The Insights page got the most work. I restructured it from 3 stacked cards to a reflect-first layout. The weekly digest's reflection question is now the hero at the top with a "Write about this" button that takes you straight to journaling. The story chapter is a tappable row. The AI discoveries are a flat feed with plain-language type labels — "What's new", "People & mood", "Habit & mood", "Gone quiet" — instead of jargon like "trend" and "correlation."

Redesigned Insights pageRedesigned Profile page

After the designs were done in Pencil, I used Claude Code to implement the whole redesign — 27 files, Pure Dark color palette, new tab bar, new AI button, restructured Insights, cleaner Profile. The designs in Pencil served as the reference and I could keep checking against them.

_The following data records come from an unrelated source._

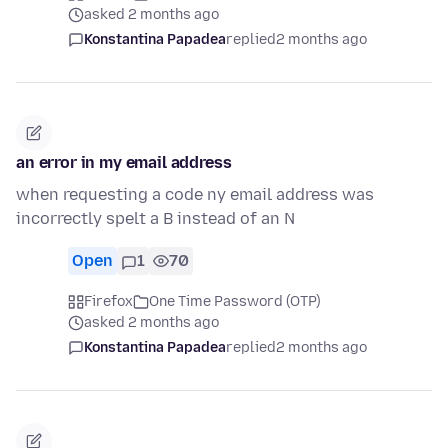
asked 2 months ago
Konstantina Papadea
replied
2 months ago
an error in my email address
when requesting a code ny email address was
incorrectly spelt a B instead of an N
Open
1
70
Firefox
One Time Password (OTP)
asked 2 months ago
Konstantina Papadea
replied
2 months ago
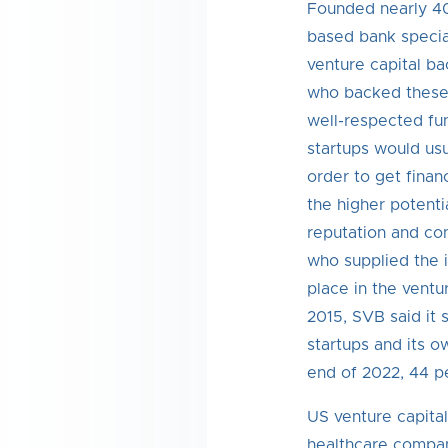
Founded nearly 40
based bank special
venture capital ba
who backed these
well-respected fun
startups would usua
order to get finan
the higher potentia
reputation and con
who supplied the in
place in the ventu
2015, SVB said it 
startups and its o
end of 2022, 44 p
US venture capita
healthcare compani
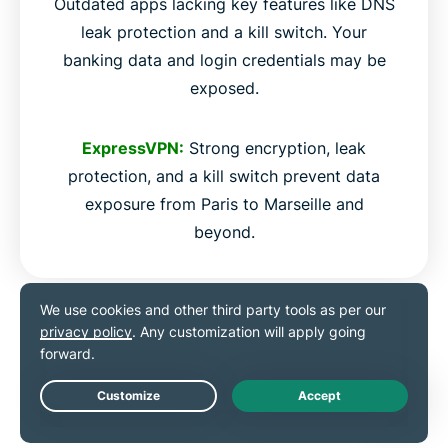
Outdated apps lacking key features like DNS
leak protection and a kill switch. Your
banking data and login credentials may be
exposed.
ExpressVPN:
Strong encryption, leak
protection, and a kill switch prevent data
exposure from Paris to Marseille and
beyond.
Use ExpressVPN on any
device
Live Chat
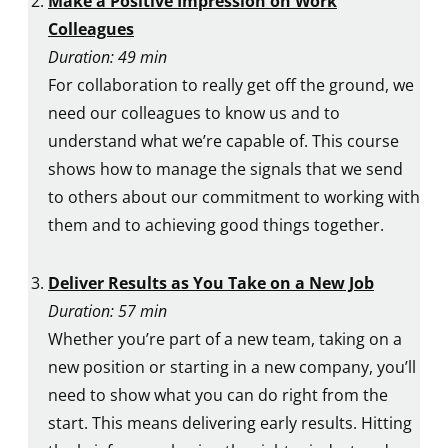
Make a Positive Impression on Work
Colleagues
Duration: 49 min
For collaboration to really get off the ground, we
need our colleagues to know us and to
understand what we’re capable of. This course
shows how to manage the signals that we send
to others about our commitment to working with
them and to achieving good things together.
Deliver Results as You Take on a New Job
Duration: 57 min
Whether you’re part of a new team, taking on a
new position or starting in a new company, you’ll
need to show what you can do right from the
start. This means delivering early results. Hitting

I'm happy with the end result and I will use it for my new app design.

Stitch vs Pencil

Stitch felt like prompting a chatbot and hoping. Pencil felt like designing with a collaborator. The MCP integration for both tools worked well from Claude Code, but the quality of Pencil's output made it actually useful.

If you're a developer trying to make your app look better, skip Stitch. Use Pencil.